In particular, we’ll dive into the following areas;

  • Corporate Influence. Are the brands financial goals clear and aligned with the expectations of corporate? Are the resources being deployed enough to support the achievement of those goals? Will the brand goals remain unchanged in the event of under performance by another brand or division?
  • Revenues. Is there a defined revenue plan in place that has been developed in the spirit of longer term sustainable and healthy growth for the brand? Is the brand constantly being challenged with pushing last-minute & unplanned revenue to offset a lack of performance by another brand or division. Is the revenue plan supported by the proper product initiatives and investment to see the plan realized? Is the revenue plan properly detailed by channel, product line, key customers, or similar detail? Macro level plans are only hope in disguise.
  • Cost Management. Are the projected margins for the product offerings, as well as the channel strategies, aligned with the expected outcome? Do you have the proper contingencies in place should there be a disruption in costs or supply chain? Are suppliers being paid as negotiated by corporate or are late payments affecting what might potentially be the optimum product costing?

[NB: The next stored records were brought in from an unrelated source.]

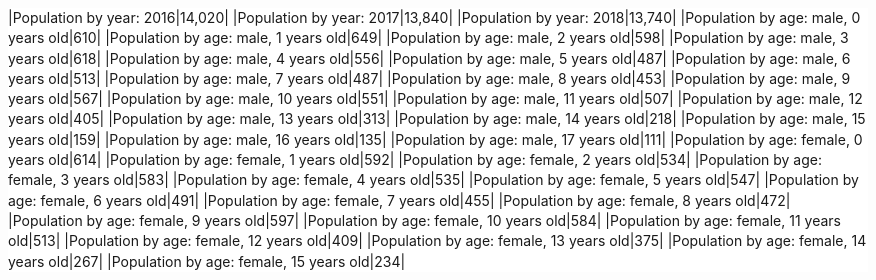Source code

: |Population by year: 2016|14,020|
|Population by year: 2017|13,840|
|Population by year: 2018|13,740|
|Population by age: male, 0 years old|610|
|Population by age: male, 1 years old|649|
|Population by age: male, 2 years old|598|
|Population by age: male, 3 years old|618|
|Population by age: male, 4 years old|556|
|Population by age: male, 5 years old|487|
|Population by age: male, 6 years old|513|
|Population by age: male, 7 years old|487|
|Population by age: male, 8 years old|453|
|Population by age: male, 9 years old|567|
|Population by age: male, 10 years old|551|
|Population by age: male, 11 years old|507|
|Population by age: male, 12 years old|405|
|Population by age: male, 13 years old|313|
|Population by age: male, 14 years old|218|
|Population by age: male, 15 years old|159|
|Population by age: male, 16 years old|135|
|Population by age: male, 17 years old|111|
|Population by age: female, 0 years old|614|
|Population by age: female, 1 years old|592|
|Population by age: female, 2 years old|534|
|Population by age: female, 3 years old|583|
|Population by age: female, 4 years old|535|
|Population by age: female, 5 years old|547|
|Population by age: female, 6 years old|491|
|Population by age: female, 7 years old|455|
|Population by age: female, 8 years old|472|
|Population by age: female, 9 years old|597|
|Population by age: female, 10 years old|584|
|Population by age: female, 11 years old|513|
|Population by age: female, 12 years old|409|
|Population by age: female, 13 years old|375|
|Population by age: female, 14 years old|267|
|Population by age: female, 15 years old|234|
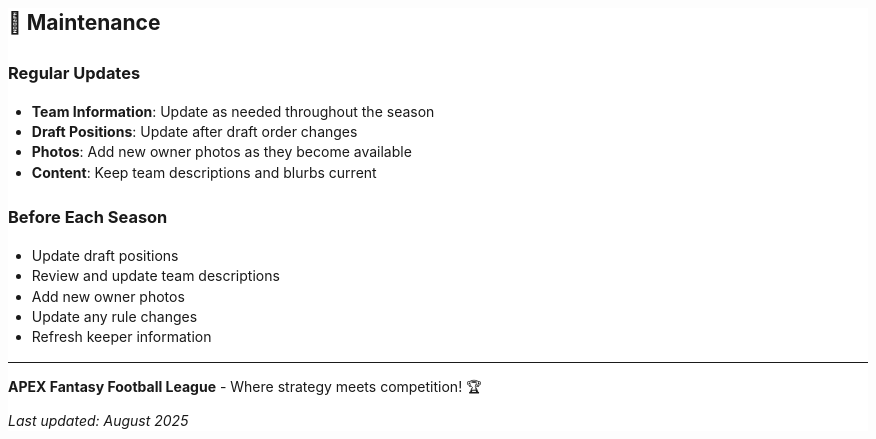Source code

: ## 📅 Maintenance

### Regular Updates
- **Team Information**: Update as needed throughout the season
- **Draft Positions**: Update after draft order changes
- **Photos**: Add new owner photos as they become available
- **Content**: Keep team descriptions and blurbs current

### Before Each Season
- Update draft positions
- Review and update team descriptions
- Add new owner photos
- Update any rule changes
- Refresh keeper information

---

**APEX Fantasy Football League** - Where strategy meets competition! 🏆

*Last updated: August 2025*
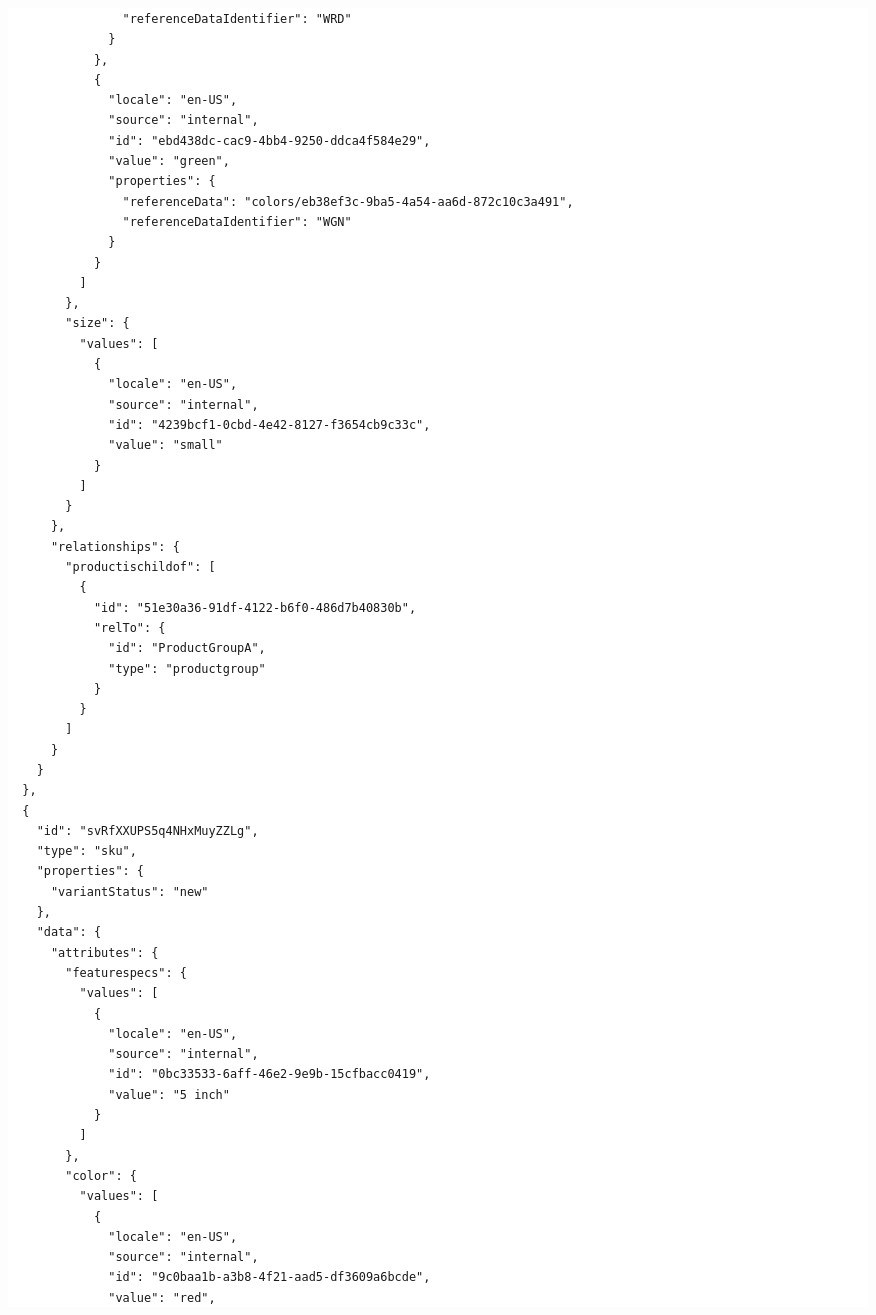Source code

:                     "referenceDataIdentifier": "WRD"
                  }
                },
                {
                  "locale": "en-US",
                  "source": "internal",
                  "id": "ebd438dc-cac9-4bb4-9250-ddca4f584e29",
                  "value": "green",
                  "properties": {
                    "referenceData": "colors/eb38ef3c-9ba5-4a54-aa6d-872c10c3a491",
                    "referenceDataIdentifier": "WGN"
                  }
                }
              ]
            },
            "size": {
              "values": [
                {
                  "locale": "en-US",
                  "source": "internal",
                  "id": "4239bcf1-0cbd-4e42-8127-f3654cb9c33c",
                  "value": "small"
                }
              ]
            }
          },
          "relationships": {
            "productischildof": [
              {
                "id": "51e30a36-91df-4122-b6f0-486d7b40830b",
                "relTo": {
                  "id": "ProductGroupA",
                  "type": "productgroup"
                }
              }
            ]
          }
        }
      },
      {
        "id": "svRfXXUPS5q4NHxMuyZZLg",
        "type": "sku",
        "properties": {
          "variantStatus": "new"
        },
        "data": {
          "attributes": {
            "featurespecs": {
              "values": [
                {
                  "locale": "en-US",
                  "source": "internal",
                  "id": "0bc33533-6aff-46e2-9e9b-15cfbacc0419",
                  "value": "5 inch"
                }
              ]
            },
            "color": {
              "values": [
                {
                  "locale": "en-US",
                  "source": "internal",
                  "id": "9c0baa1b-a3b8-4f21-aad5-df3609a6bcde",
                  "value": "red",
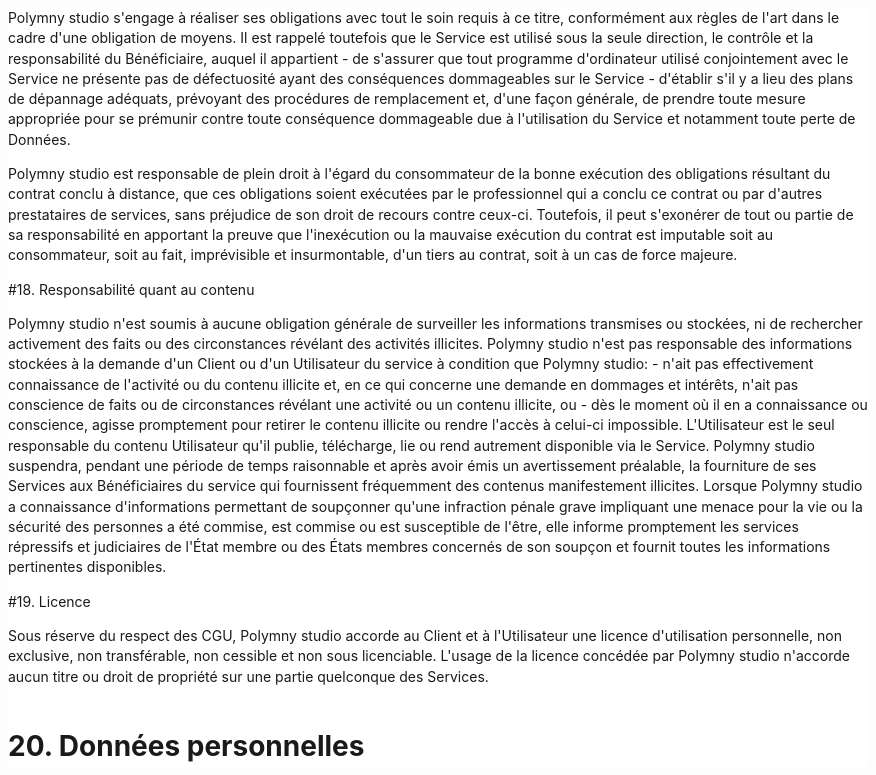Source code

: Polymny studio s'engage à réaliser ses obligations avec tout le soin requis à
ce titre, conformément aux règles de l'art dans le cadre d'une obligation de
moyens. Il est rappelé toutefois que le Service est utilisé sous la seule
direction, le contrôle et la responsabilité du Bénéficiaire, auquel il
appartient - de s'assurer que tout programme d'ordinateur utilisé conjointement
avec le Service ne présente pas de défectuosité ayant des conséquences
dommageables sur le Service - d'établir s'il y a lieu des plans de dépannage
adéquats, prévoyant des procédures de remplacement et, d'une façon générale, de
prendre toute mesure appropriée pour se prémunir contre toute conséquence
dommageable due à l'utilisation du Service et notamment toute perte de Données.

Polymny studio est responsable de plein droit à l'égard du consommateur de la
bonne exécution des obligations résultant du contrat conclu à distance, que ces
obligations soient exécutées par le professionnel qui a conclu ce contrat ou
par d'autres prestataires de services, sans préjudice de son droit de recours
contre ceux-ci. Toutefois, il peut s'exonérer de tout ou partie de sa
responsabilité en apportant la preuve que l'inexécution ou la mauvaise
exécution du contrat est imputable soit au consommateur, soit au fait,
imprévisible et insurmontable, d'un tiers au contrat, soit à un cas de force
majeure.

#18. Responsabilité quant au contenu

Polymny studio n'est soumis à aucune obligation générale de surveiller les
informations transmises ou stockées, ni de rechercher activement des faits ou
des circonstances révélant des activités illicites. Polymny studio n'est pas
responsable des informations stockées à la demande d'un Client ou d'un
Utilisateur du service à condition que Polymny studio: - n'ait pas
effectivement connaissance de l'activité ou du contenu illicite et, en ce qui
concerne une demande en dommages et intérêts, n'ait pas conscience de faits ou
de circonstances révélant une activité ou un contenu illicite, ou - dès le
moment où il en a connaissance ou conscience, agisse promptement pour retirer
le contenu illicite ou rendre l'accès à celui-ci impossible. L'Utilisateur est
le seul responsable du contenu Utilisateur qu'il publie, télécharge, lie ou
rend autrement disponible via le Service.  Polymny studio suspendra, pendant
une période de temps raisonnable et après avoir émis un avertissement
préalable, la fourniture de ses Services aux Bénéficiaires du service qui
fournissent fréquemment des contenus manifestement illicites. Lorsque Polymny
studio a connaissance d'informations permettant de soupçonner qu'une infraction
pénale grave impliquant une menace pour la vie ou la sécurité des personnes a
été commise, est commise ou est susceptible de l'être, elle informe promptement
les services répressifs et judiciaires de l'État membre ou des États membres
concernés de son soupçon et fournit toutes les informations pertinentes
disponibles.

#19. Licence

Sous réserve du respect des CGU, Polymny studio accorde au Client et à
l'Utilisateur une licence d'utilisation personnelle, non exclusive, non
transférable, non cessible et non sous licenciable. L'usage de la licence
concédée par Polymny studio n'accorde aucun titre ou droit de propriété sur une
partie quelconque des Services.

# 20. Données personnelles
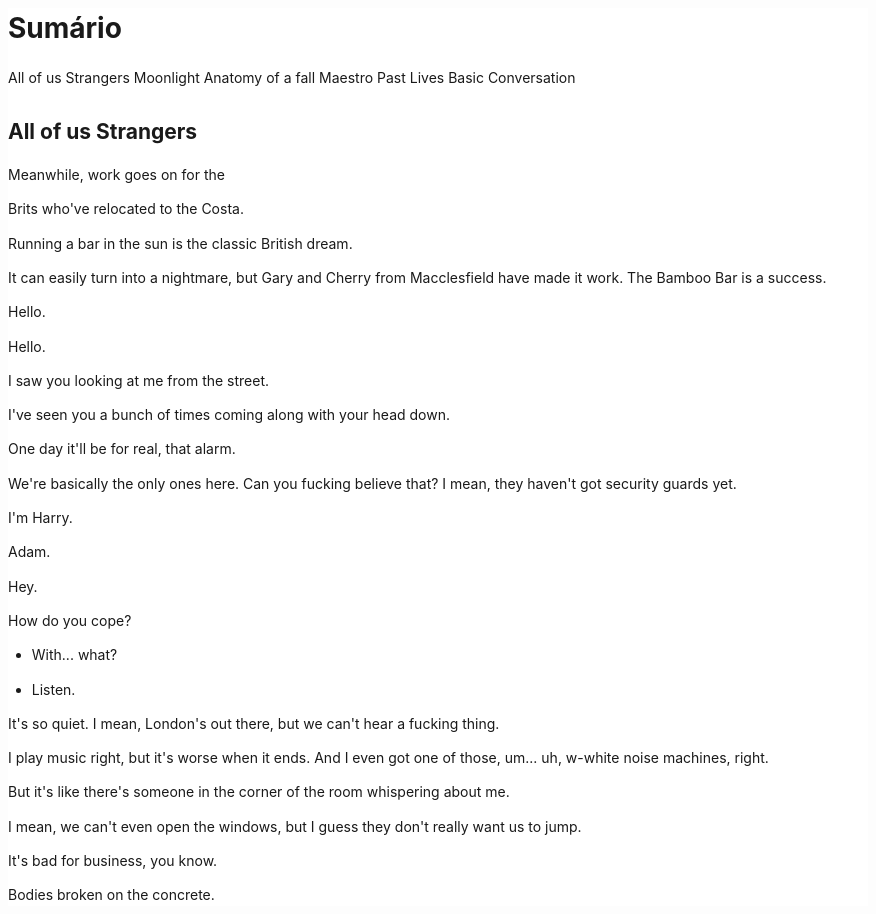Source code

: 

# Sumário

All of us Strangers
Moonlight
Anatomy of a fall
Maestro
Past Lives
Basic Conversation


## All of us Strangers

Meanwhile, work goes on for the

Brits who've relocated to the Costa.

Running a bar in the sun is the classic British dream.

It can easily turn into a nightmare, but Gary and Cherry from Macclesfield have made it work. The Bamboo Bar is a success.

Hello.

Hello.

I saw you looking at me from the street.

I've seen you a bunch of times coming along with your head down.

One day it'll be for real, that alarm.

We're basically the only ones here. Can you fucking believe that? I mean, they haven't got security guards yet.

I'm Harry.

Adam.

Hey.

How do you cope?

- With... what? 

- Listen.

It's so quiet. I mean, London's out there,  but we can't hear a fucking thing.

I play music right, but it's worse when it ends. And I even got one of those, um... uh, w-white noise machines, right.

But it's like there's someone in the corner of the room whispering about me.

I mean, we can't even open the windows, but I guess they don't really want us to jump.

It's bad for business, you know.

Bodies broken on the concrete.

  • Inventory Management. Is the brand being given the latitude to make the proper inventory investments to fund the planned growth? Are inventory resources constrained due to the lack of performance by another brand or division? Are you managing the brands inventory levels so as to maximize margin performance, avoid potential brand dilution in the market, as well as optimize cash flows?
  • Expense Management. What is the trend of operating expenses for the brand relative to historicals, as well as against expectations for the current plan? Is the brand continually seeing an improvement as a percentage of revenues or do they continue to grow disproportionately? Are you being denied the proper resources by corporate in order to offset non-performance by other brands or divisions? Do you have the proper staffing to execute on the original plan? Is a current lack of proper headcount creating risk that may not be seen for a few more Quarters but is allowing corporate to show more favorable results in the current results?
  • Quality of staffing and accountability.  Is the brand employing the right talent to deliver on what the brand has promised to corporate? Is the brand being given the latitude by corporate to execute on the plan that was delivered, and possible communicated in a public manner, or was it an exercise in futility? Are the levels of accountability the same across all brands or divisions? Does the same commitment to top talent extend across all brands or divisions or do results tend to be overlooked in favor of tenure? Is there a consistent level of communication across the brand relative to goals, progress, and commending the team for what has been accomplished?

Each one of these areas will be looked at in more detail. What is interesting to watch unfold is how each of these areas, even by themselves, can have a material impact on profitability. Take a combination of these and you then see how the effect is millions of dollars that are lost throughout the year. Not lost in a theoretical sense, but realistically lost and are NEVER regained. It’s not just the potential loss that might happen over a few Quarters, but that loss combined with the opportunity cost in the time spent rebuilding. Add to this the loss of key players who leave to align themselves with better performance and you lose some of that core brand knowledge that is so critical for the rebuild.